Here, in order to answer the journal placement question, one must ask the author to reflect on why she is publishing the article. Who is the intended audience? Ask that audience (e.g. the partner from your 2d year summer associateship) how they perceive the relative value of journals.
6.8.2007 11:58am
Guest101:

Students who are interested in the specialty and are at the #10 law school will, on average, do a better job than students who aren't that interested in the specialty and are at the #40 law school (is that so?).
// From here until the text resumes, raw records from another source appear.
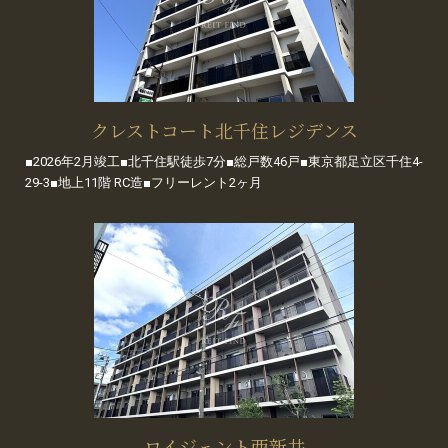
クレストコート北千住レジデンス
■2026年2月竣工■北千住駅徒歩7分■総戸数46戸■東京都足立区千住4-
29-3■地上11階 RC造■フリーレント2ヶ月
ロイジェント西新井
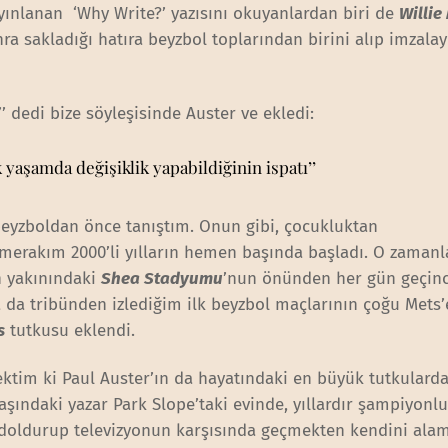
yınlanan ‘Why Write?’ yazısını okuyanlardan biri de
Willie
ra sakladığı hatıra beyzbol toplarından birini alıp imzalay
’’ dedi bize söyleşisinde Auster ve ekledi:
k yaşamda değişiklik yapabildiğinin ispatı’’
beyzboldan önce tanıştım. Onun gibi, çocukluktan
 merakım 2000’li yılların hemen başında başladı. O zaman
n yakınındaki
Shea Stadyumu
’nun önünden her gün geçin
a da tribünden izlediğim ilk beyzbol maçlarının çoğu Mets’
s
tutkusu eklendi.
ktim ki Paul Auster’ın da hayatındaki en büyük tutkularda
şındaki yazar Park Slope’taki evinde, yıllardır şampiyonl
ı doldurup televizyonun karşısında geçmekten kendini ala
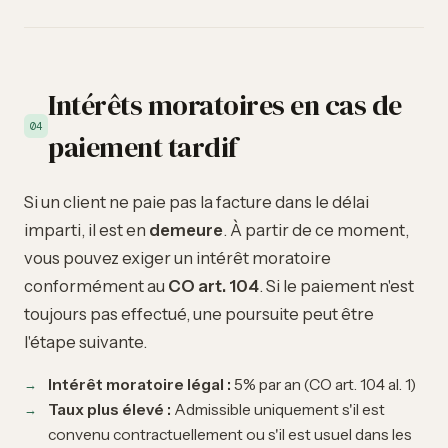
Intérêts moratoires en cas de
04
paiement tardif
Si un client ne paie pas la facture dans le délai
imparti, il est en
demeure
. À partir de ce moment,
vous pouvez exiger un intérêt moratoire
conformément au
CO art. 104
. Si le paiement n'est
toujours pas effectué, une
poursuite
peut être
l'étape suivante.
Intérêt moratoire légal :
5% par an (CO art. 104 al. 1)
Taux plus élevé :
Admissible uniquement s'il est
convenu contractuellement ou s'il est usuel dans les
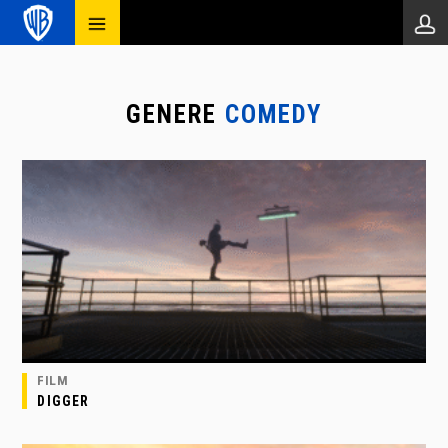
GENERE
COMEDY
FILM
DIGGER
I'm not sure that this is so. In my experience, which includes having transferred from a high-30s ranked school to a Top 5 school, there isn't as much variance in the top 10% of the class between the top of the first tier and the bottom of the first tier as one might expect. That is to say, the Law Review kids are going to be anal-retentive gunners at both schools-- not that there's anything wrong with that. Meanwhile, the non-Law Review kids at the Top 10 school are going to be, well, the ones who didn't make Law Review. They'll no doubt do a good job (I was on a non-Law Review journal myself at my transfer school), but I don't think it's necessarily safe to assume that they're going to be better editors than the Law Review staff at the # 40 school. And I'm not sure the fact that they are, presumably, more interested in the subject matter of the journal is going to make a lot of difference to the quality of editing, unless the author is expecting the journal staff to make a lot of substantive changes to the work, which, in my experience, authors tend (rightly) to resist.